Thursday 30 August 2012

READY MONEY – GOOGLE WALLET




Hardly a week passes these days without some sort of announcement from Google. Last week it was in the realm of mobile payments, and Google took one more step in its attempt to be the dominant force in tomorrow’s world. It announced its Mobile Wallet, a payment service that it is developing in the US with service provider Sprint. In simple terms, it lets you make a payment at a participating merchant store using your mobile phone. Others methods of doing this exist already, but Google has a completely different way that would provide an important alternative to operator-controlled methods widely in use in many countries.

Here is how it works. Your phone stores all your credit card information. When you check out at a participating store, you can make a payment by simply tapping your phone once on a device at the counter. Google had teamed up with Citibank, MasterCard, Sprint and First Data to test and develop the technology. It hopes to roll out the service later this summer in the US, and expand to other countries — including India — in the near future. Currently, Citibank is the sole participating bank and Sprint the only participating telecom operator. But it has an impressive list of participating merchants: Subway, Bloomingdales, RadioShack, Walgreens and many other stores that are household names in America.



To those who follow the mobile payments space, this service has some interesting aspects. First, Google combines the Wallet with Google Offers, a set of electronic coupons also stored on your phone. Availing these offers is easy and near-automatic, thereby increasing the attraction of the service to customers. Google is planning other features such as membership suggestions and digital receipts. But the standout feature, which Google is trying to sell, lies in its security. At least to outsiders, including its potential customers, the feature looks more secure than competing offerings.

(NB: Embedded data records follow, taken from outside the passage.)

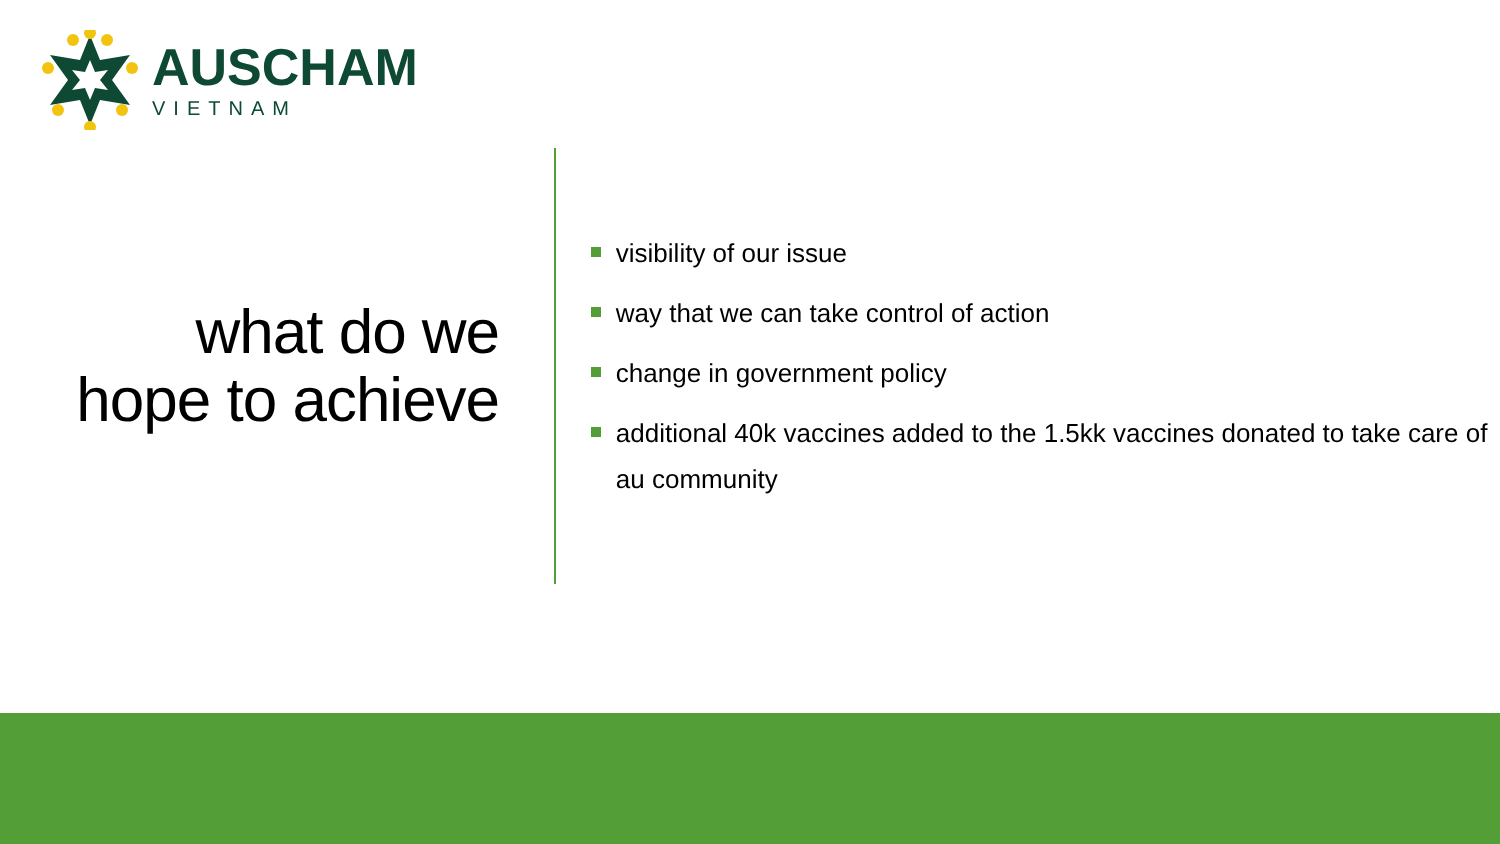AUSCHAM
VIETNAM
what do we
hope to achieve
visibility of our issue
way that we can take control of action
change in government policy
additional 40k vaccines added to the 1.5kk vaccines donated to take care of au community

To begin with, you do not display your cards like you do in a wallet. Your bank verifies your authenticity and details when you first put them on your phone, and you can de-activate them when you lose your device. It uses a technology called near-field communications (NFC), and it ensures that your data do not go out far. In competing technologies, the data goes out into the cloud. The NFC chip in the phone has several security features embedded and it is difficult for hackers to break into it.

On the flipside, it can be used now only on the Nexus 4G phones from Sprint, but it is supposed to expand to other Android phones and operators as it goes international. Yet, it would remain as an Android feature, although Google has said that it could be extended to devices such as BlackBerry and iPhone. It would be difficult, but not impossible, to use it on a phone without an NFC chip. But the real significance of the Google service, and its strength and weakness, lies in one fact: the service is controlled from the device rather than by the operator in another location. This has not been the preferred approach so far. In the UK, which is rapidly becoming the centre of mobile payments, telcos are controlling and driving the service.

Google Wallet is currently the easiest way to use mobile payments at retail merchants, where a substantial portion of credit card transactions take place. Other methods exist, but they are tied to one or other companies, whereas Wallet will work with all companies. The advent of Google Wallet would be a significant event in India.